▸ EXERCISE INPUTS
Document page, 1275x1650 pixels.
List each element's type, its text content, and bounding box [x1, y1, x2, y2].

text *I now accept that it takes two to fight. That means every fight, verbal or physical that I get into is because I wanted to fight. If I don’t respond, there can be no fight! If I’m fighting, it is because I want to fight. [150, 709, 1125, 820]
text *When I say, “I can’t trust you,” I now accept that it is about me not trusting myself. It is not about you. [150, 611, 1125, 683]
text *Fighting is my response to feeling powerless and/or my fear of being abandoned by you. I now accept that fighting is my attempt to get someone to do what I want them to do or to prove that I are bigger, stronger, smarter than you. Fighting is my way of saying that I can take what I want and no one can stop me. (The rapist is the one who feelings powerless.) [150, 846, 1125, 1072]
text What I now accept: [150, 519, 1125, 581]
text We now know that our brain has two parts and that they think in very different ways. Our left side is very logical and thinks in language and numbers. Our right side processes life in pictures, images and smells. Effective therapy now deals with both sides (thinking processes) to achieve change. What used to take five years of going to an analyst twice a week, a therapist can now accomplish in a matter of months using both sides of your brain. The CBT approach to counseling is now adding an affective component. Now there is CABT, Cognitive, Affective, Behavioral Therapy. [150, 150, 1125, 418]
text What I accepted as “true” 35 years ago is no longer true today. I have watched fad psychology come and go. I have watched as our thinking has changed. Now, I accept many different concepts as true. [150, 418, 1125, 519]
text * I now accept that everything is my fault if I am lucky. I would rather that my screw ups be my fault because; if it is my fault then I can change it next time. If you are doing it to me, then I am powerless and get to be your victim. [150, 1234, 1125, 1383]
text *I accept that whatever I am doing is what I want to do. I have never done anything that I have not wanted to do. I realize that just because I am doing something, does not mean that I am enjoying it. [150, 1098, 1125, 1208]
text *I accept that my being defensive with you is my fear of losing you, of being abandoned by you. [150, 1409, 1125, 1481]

▸ WORK TASK
The lines you return should be those above that contain the word "powerless", every one of them.

▸ RESULT OF THE TASK
text *Fighting is my response to feeling powerless and/or my fear of being abandoned by you. I now accept that fighting is my attempt to get someone to do what I want them to do or to prove that I are bigger, stronger, smarter than you. Fighting is my way of saying that I can take what I want and no one can stop me. (The rapist is the one who feelings powerless.) [150, 846, 1125, 1072]
text * I now accept that everything is my fault if I am lucky. I would rather that my screw ups be my fault because; if it is my fault then I can change it next time. If you are doing it to me, then I am powerless and get to be your victim. [150, 1234, 1125, 1383]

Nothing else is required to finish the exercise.